Drug-Induced Liver Injury
Rarely, high doses of cyclically pulsed intravenous methylprednisolone (usually for the treatment of exacerbations of multiple sclerosis at doses of 1 gram/day) can induce a toxic form of acute hepatitis. The time to onset of this form of steroid-induced liver injury can be several weeks or longer. Resolution has been observed after discontinuation of treatment. However, serious liver injury can occur, sometimes resulting in acute liver failure and death. Discontinue intravenous methylprednisolone if toxic hepatitis occurs. Since recurrence has occurred after re-challenge, avoid use of high dose intravenous methylprednisolone in patients with a history of toxic hepatitis caused by methylprednisolone.
Vaccination
Administration of live or live, attenuated vaccines is contraindicated in patients receiving immunosuppressive doses of corticosteroids. Killed or inactivated vaccines may be administered. However, the response to such vaccines can not be predicted.
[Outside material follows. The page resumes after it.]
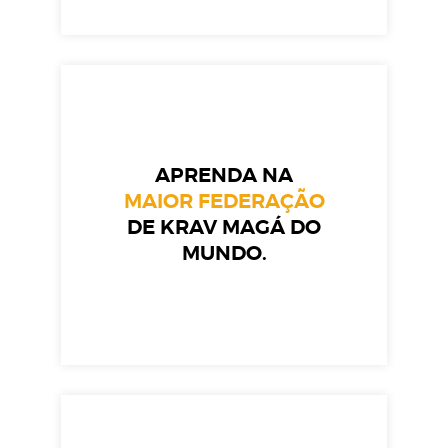
APRENDA NA
MAIOR FEDERAÇÃO
DE KRAV MAGÁ DO
MUNDO.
Immunization procedures may be undertaken in patients receiving corticosteroids as replacement therapy, e.g., for Addison’s disease.
Neurologic
Reports of severe medical events have been associated with the intrathecal route of administration (see ADVERSE REACTIONS, Gastrointestinal and Neurologic/Psychiatric).
Ophthalmic
Use of corticosteroids may produce posterior subcapsular cataracts, glaucoma with possible damage to the optic nerves, and may enhance the establishment of secondary ocular infections due to bacteria, fungi, or viruses. The use of oral corticosteroids is not recommended in the treatment of optic neuritis and may lead to an increase in the risk of new episodes. Corticosteroids should be used cautiously in patients with ocular herpes simplex because of corneal perforation. Corticosteroids should not be used in active ocular herpes simplex.
Kaposi’s Sarcoma
Kaposi’s sarcoma has been reported to occur in patients receiving corticosteroid therapy, most often for chronic conditions. Discontinuation of corticosteroids may result in clinical improvement of Kaposi’s sarcoma.